Recommender systems play a central role in the process of online information consumption as well as user decision-making by leveraging user-generated information at scale. In this role, they are both affected by different forms of online harms, which hinders their capacity of achieving accurate predictions and, at the same time, become unintended means for their spread and amplification. In their attempt to deliver relevant and engaging suggestions, recommendation algorithms are prone to introduce biases, and further foster phenomena such as filter bubbles, echo chambers and opinion manipulation. Some of these issues stem from the core concepts and assumptions on which recommender systems are based. For example, popularity and homogeneity bias are based on the reliance in frequency heuristics and the search of like-minded individuals, correspondingly. Biases in data, algorithm design, evaluation, and interaction limit the exposure of users to diverse points of view and make them more vulnerable to manipulation by misinformation and disinformation. Likewise, recommender systems can be affected by biases in the data (stemming from imbalanced data), the algorithms, and the user interaction or observation – with a focus on the biases related to relevance feedback loops (e.g., ranking).
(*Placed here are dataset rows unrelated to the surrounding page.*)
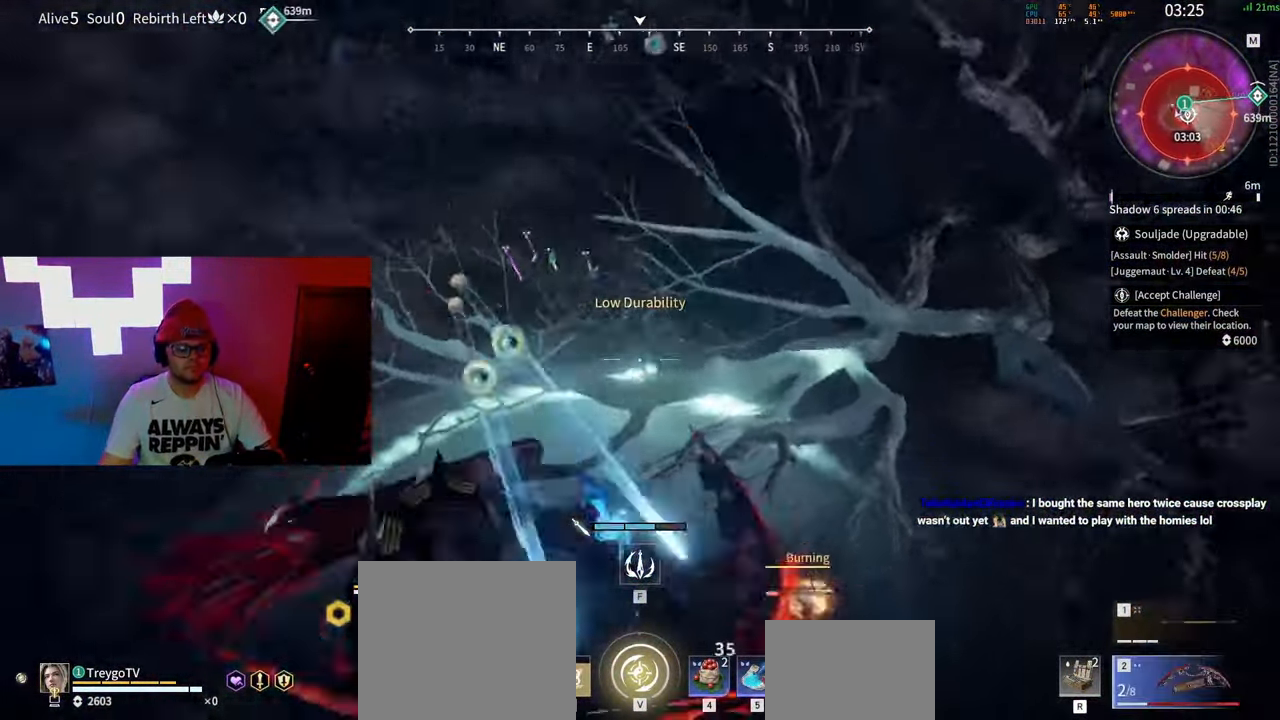
{"keys": ["d", "shift", "w"], "mouse": [], "events": [[100, "d", "down"], [183, "shift", "down"], [300, "s", "up"], [383, "mouse_right", "up"], [417, "w", "down"]]}
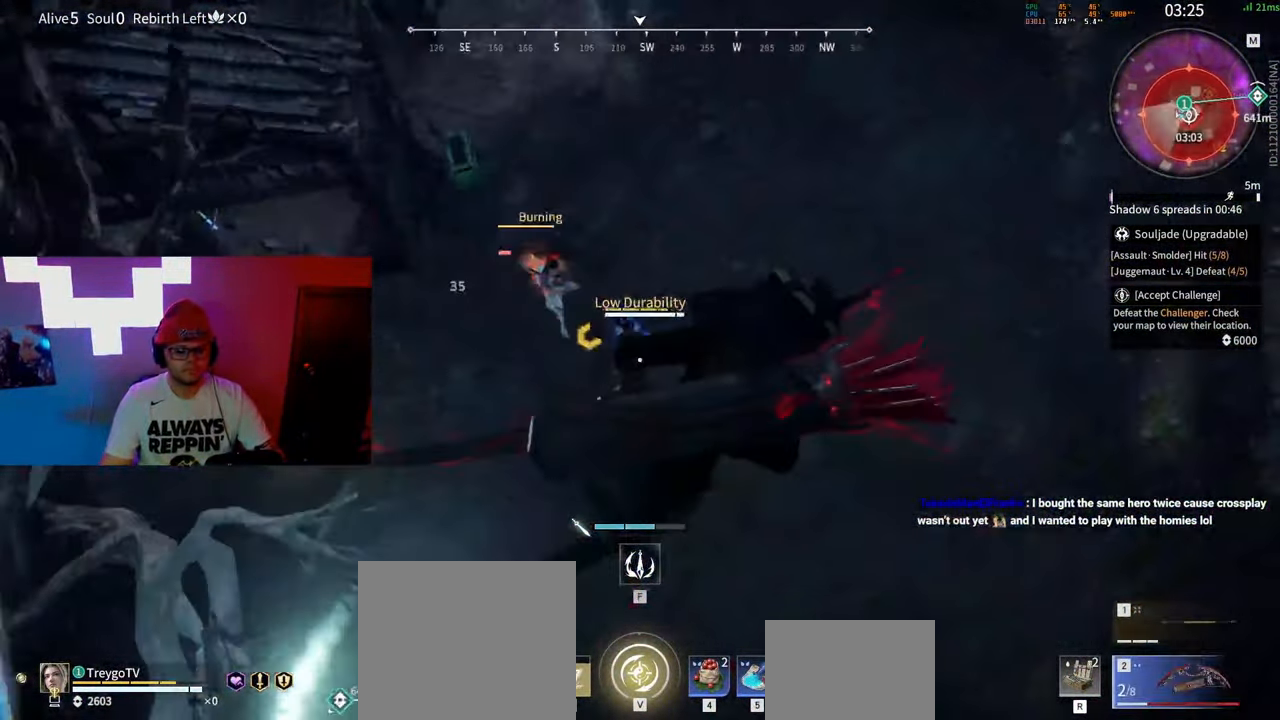
{"keys": ["w"], "mouse": ["left"], "events": [[17, "shift", "up"], [33, "mouse_left", "down"], [467, "d", "up"]]}
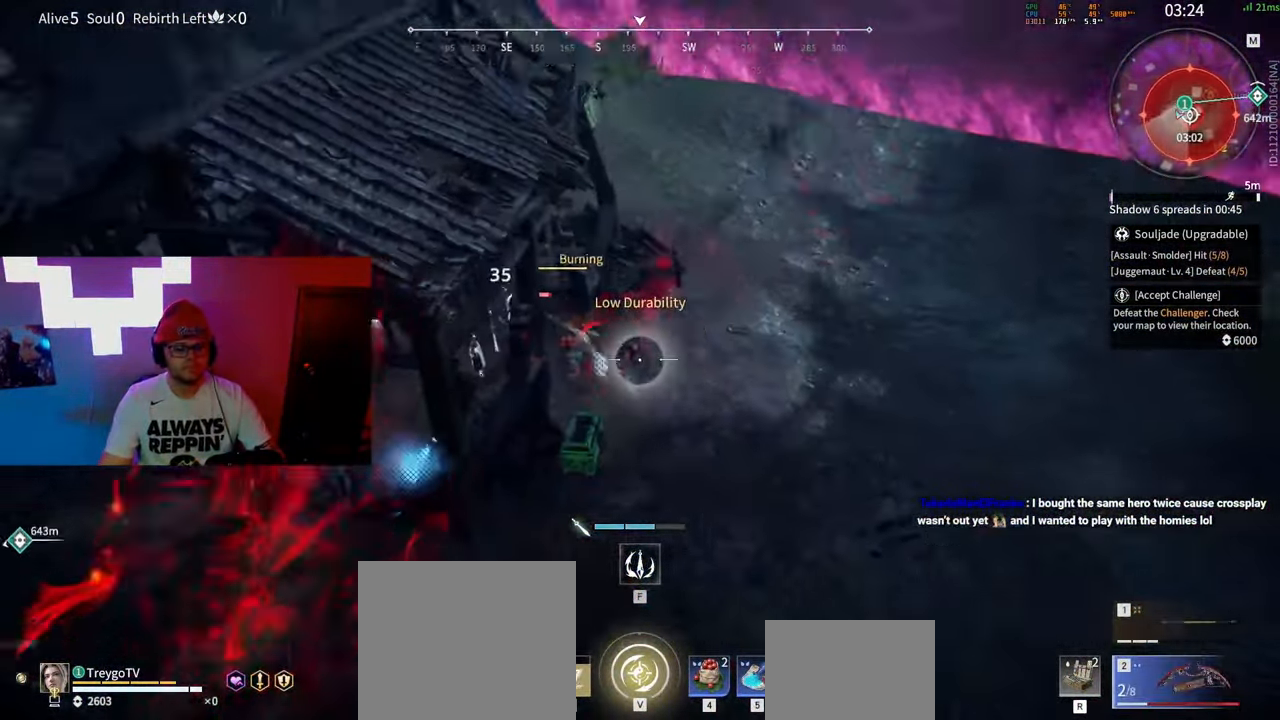
{"keys": ["shift", "w"], "mouse": [], "events": [[367, "mouse_left", "up"], [467, "shift", "down"]]}
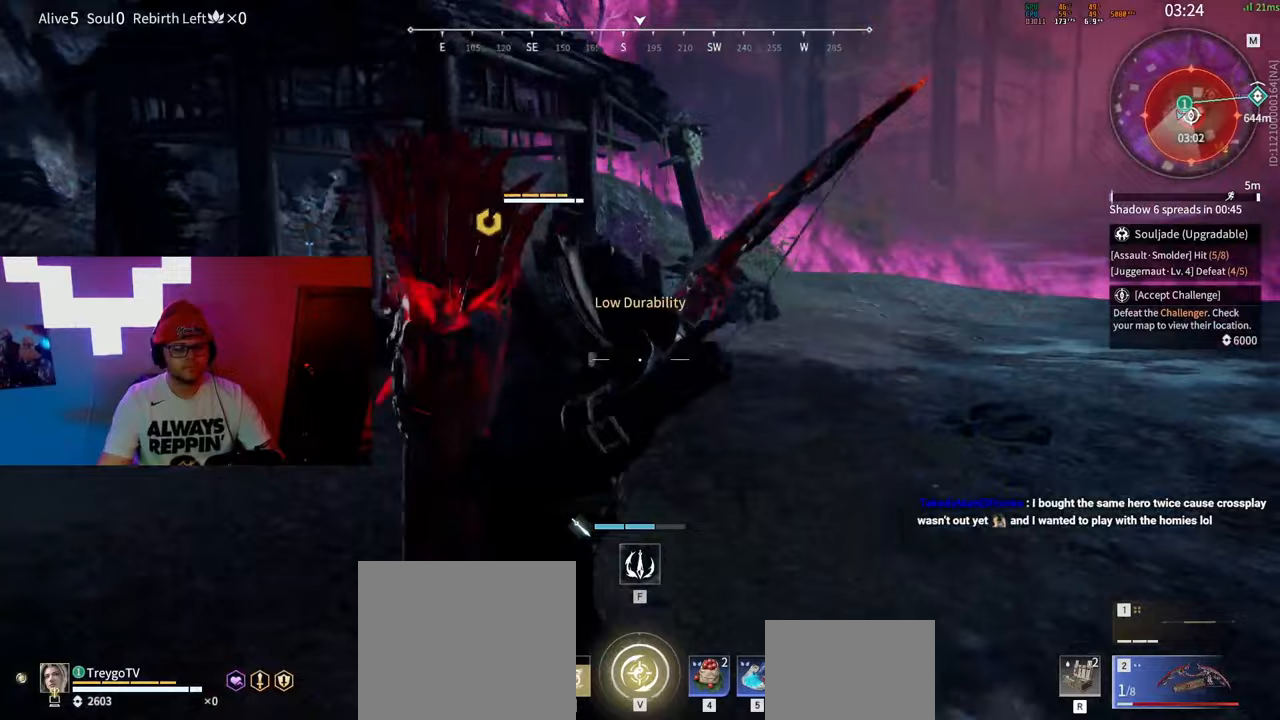
{"keys": ["w"], "mouse": ["right"], "events": [[267, "mouse_wheel", "down"], [333, "mouse_right", "down"], [417, "shift", "up"], [450, "mouse_wheel", "up"]]}
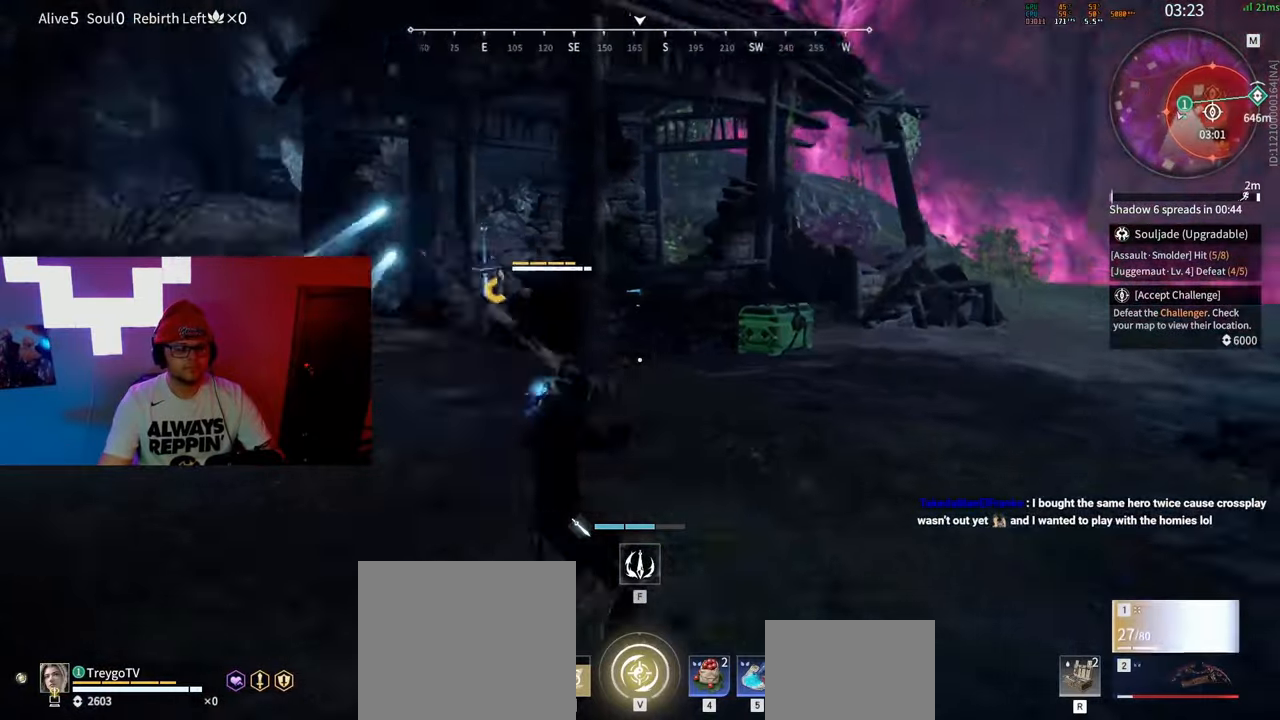
{"keys": ["d", "shift", "w"], "mouse": [], "events": [[117, "shift", "down"], [183, "d", "down"], [267, "mouse_right", "up"], [333, "c", "down"], [467, "c", "up"]]}
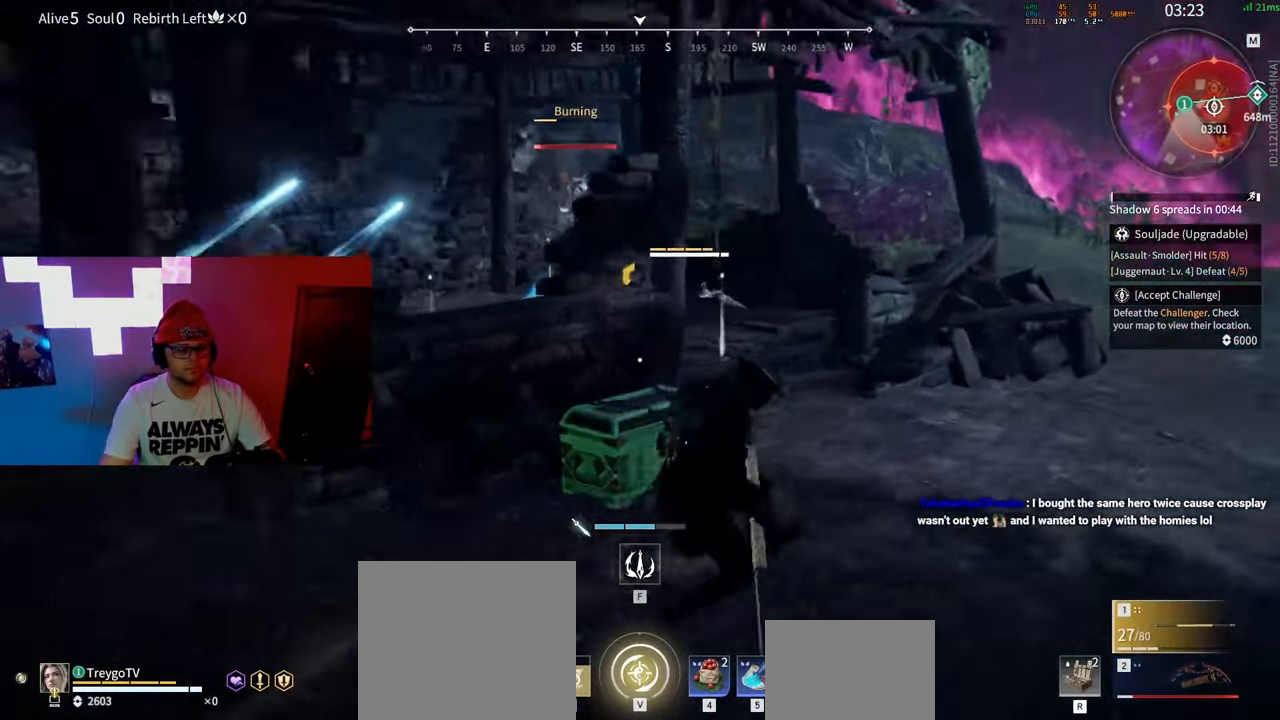
{"keys": ["d", "w"], "mouse": [], "events": [[33, "shift", "up"], [50, "space", "down"], [200, "space", "up"]]}
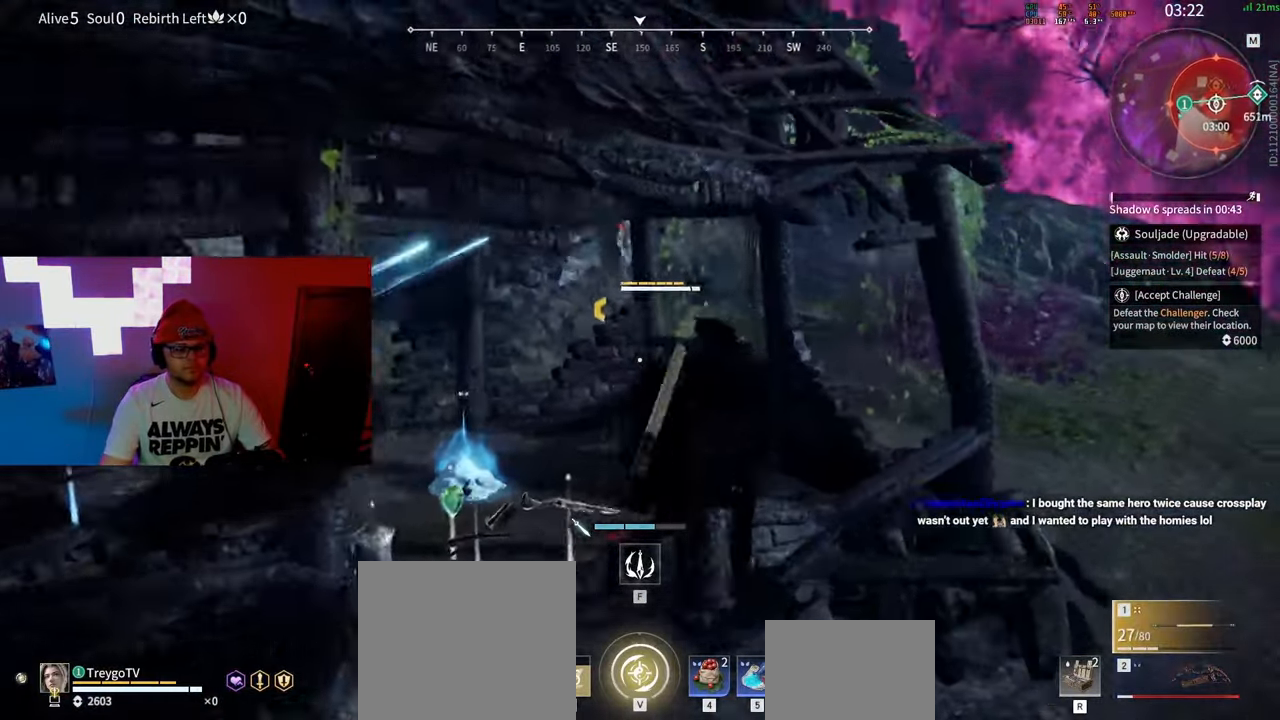
{"keys": ["d", "q", "w"], "mouse": [], "events": [[50, "space", "down"], [433, "space", "up"], [483, "q", "down"]]}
Harnessing recommender systems with misinformation- and harm-awareness mechanisms becomes essential not only to mitigate the negative effects of the diffusion of unwanted content, but also to increase the user-perceived quality of recommender systems in a wide range of online platforms, going from social networks to e-commerce sites. Novel strategies like the diversification of recommendations, bias mitigation, model-level disruption, explainability and interpretation, among others, can help users in making informed decisions in the presence of misinformation, hate speech and other forms of online harm.